<<<<

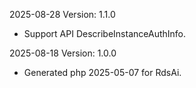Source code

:2025-08-28 Version: 1.1.0
- Support API DescribeInstanceAuthInfo.


2025-08-18 Version: 1.0.0
- Generated php 2025-05-07 for RdsAi.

>>>>

EXERCISE OBJECTIVE:
The line containing "2025-08-18 Version: 1.0.0" and all lines after it, through the end of the entries above, are to be returned exactly and alone.

EXPECTED ANSWER:
2025-08-18 Version: 1.0.0
- Generated php 2025-05-07 for RdsAi.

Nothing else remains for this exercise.